With the syndrome of multiple endocrine neoplasia type 2B, the development of pathology of the musculoskeletal system and multiple neurinomas of the mucous membranes is added to medullary thyroid carcinoma, pheochromocytoma and hyperparathyroidism.
Patients with multiple endocrine neoplasia type 2B have a marfan-like appearance; they often have curvature of the spine, funnel-shaped deformation of the chest, horse foot, arachnodactyly, dislocations of the femurs. Neurinomas are more often localized on the tongue, mucous lips, cheeks, gastrointestinal tract. They are painless white-pink nodules 1-3 mm in size. On the part of the digestive system, diarrhea, constipation, megacolon may be noted.
Diagnostics
The identification of individual components of multiple endocrine neoplasias of type 2 is based on the principles of diagnosis of the corresponding diseases.

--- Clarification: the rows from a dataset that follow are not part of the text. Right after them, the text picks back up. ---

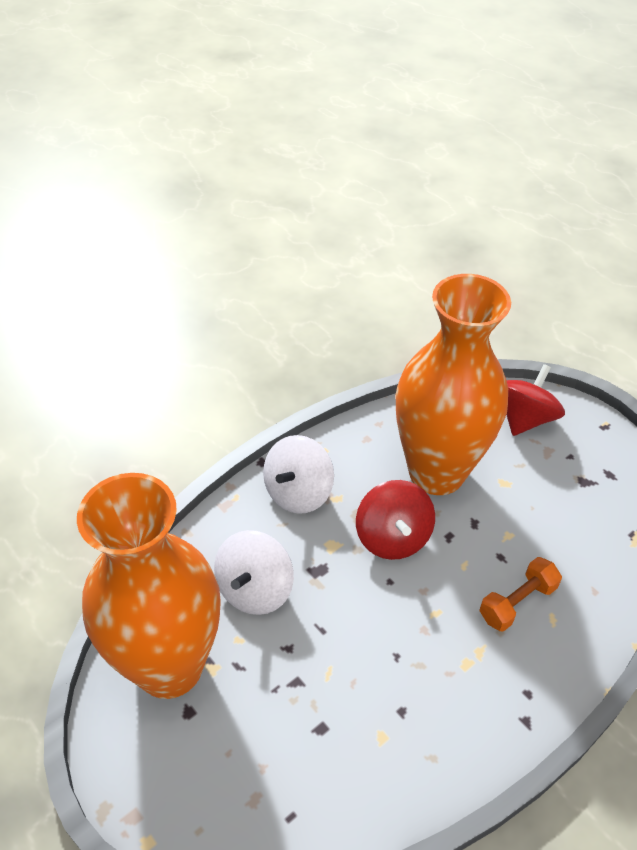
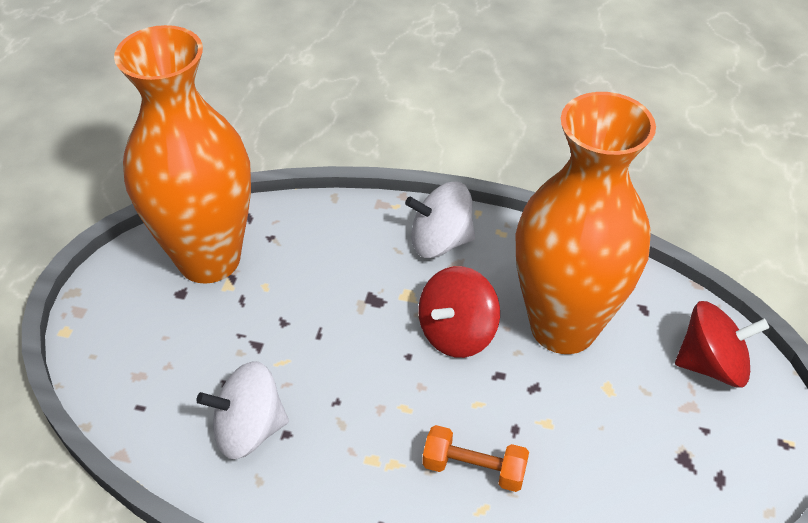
camera: 55 degrees right, 0 degrees up
(255, 589) = (319, 269): white spinning top -> white spinning top (249, 429)

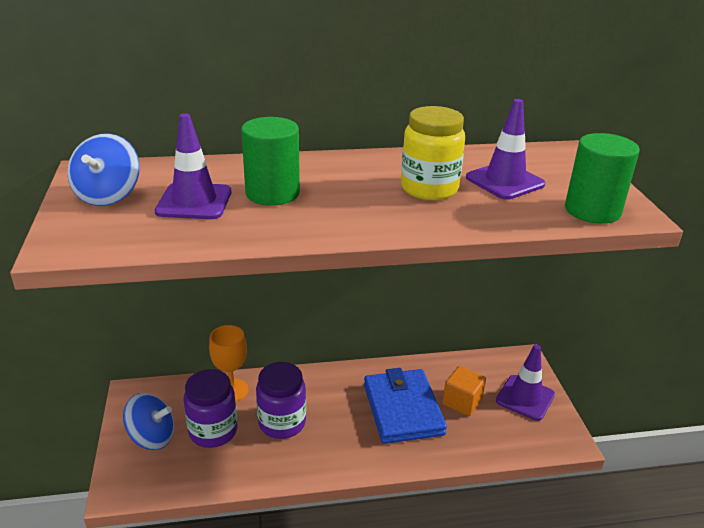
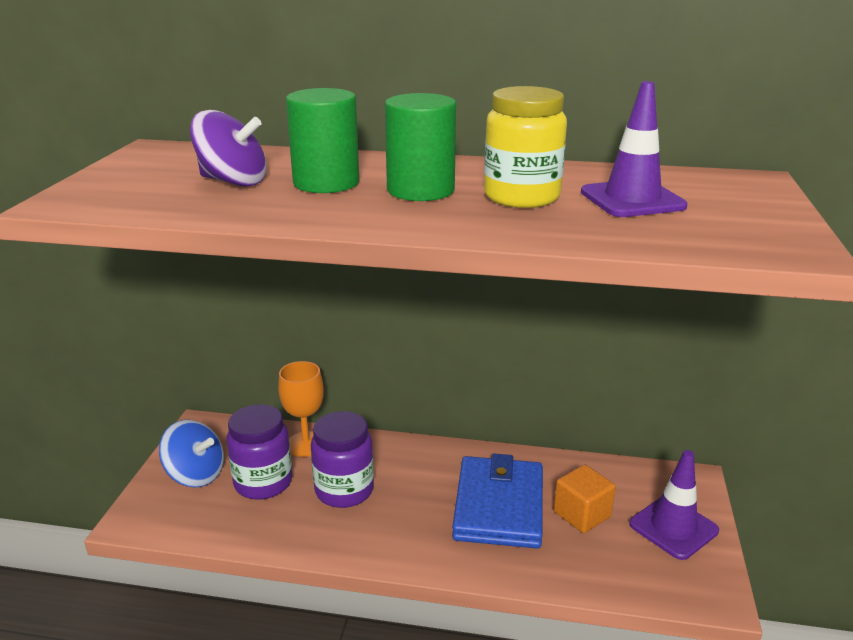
camera: 20 degrees right, 5 degrees down
(108, 195) = (151, 168): blue spinning top -> none
(194, 202) = (233, 181): purple traffic cone -> purple spinning top
(592, 210) = (736, 240): green cylinder -> green cylinder (420, 190)

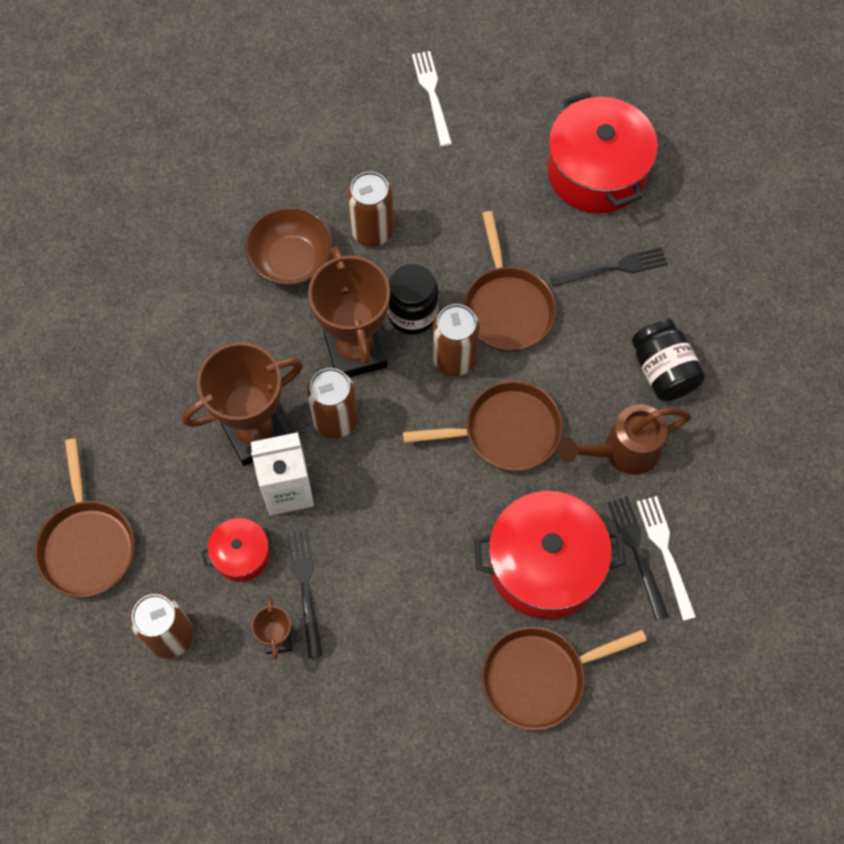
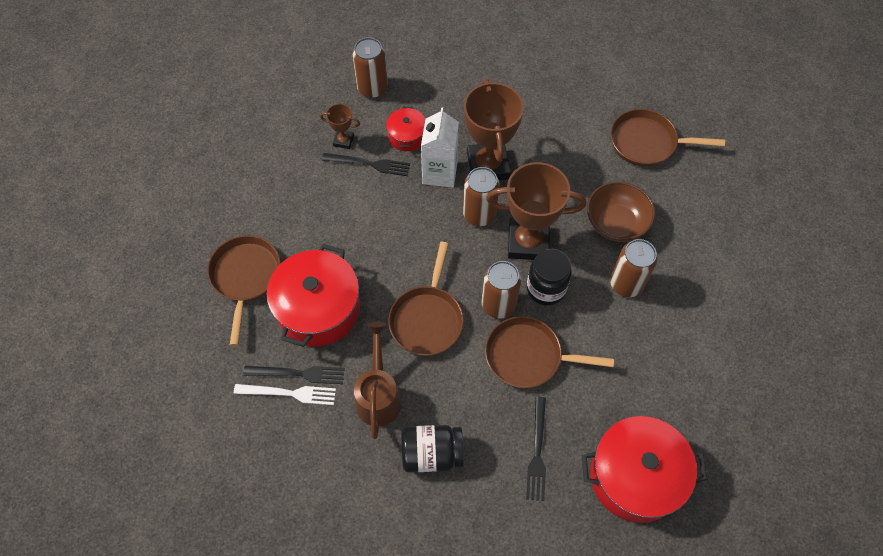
camera: 110 degrees right, 5 degrees down
(87, 544) = (449, 61): brown pan -> brown pan (647, 143)
(432, 95) = (746, 369): white fork -> none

During the examination, ultrasound and scintigraphy of the adrenal glands and thyroid gland are performed, the level of blood calcium and hormones (thyroglobulin, calcitonin, ACTH, catecholamines, parathyroid hormone) is determined. Genetic screening makes it possible to detect a mutation of the RET proto-oncogene.
Treatment
In the syndrome of multiple endocrine neoplasia type 2, treatment provides for the primary removal of pheochromocytoma – unilateral or bilateral adrenalectomy. With bilateral removal of the adrenal glands, permanent replacement glucocorticoid and mineralocorticoid therapy is required for the prevention of chronic adrenal insufficiency.
The next stage is thyroidectomy with lymphodissection. In the postoperative period, thyroxine preparations are prescribed to correct postoperative hypothyroidism. In the case of inoperable thyroid carcinoma, chemotherapy is performed.
Surgical tactics for hyperparathyroidism in multiple endocrine neoplasia type 2 may involve subtotal parathyroidectomy, in some cases – total removal of the parathyroid glands with autotransplantation of parathyroid tissue into the forearm muscle.
Forecast
Genetic screening and dynamic observation of patients with multiple endocrine neoplasias of type 1 make it possible to identify and control the course of the syndrome, which significantly improves the prognosis for this pathology. With multiple malignant tumors of the pancreas, the prognosis is much worse.
In the syndrome of multiple endocrine neoplasia type 2, the prognosis is also unfavorable, largely determined by the operability and metastasis of thyroid cancer and pheochromocytoma.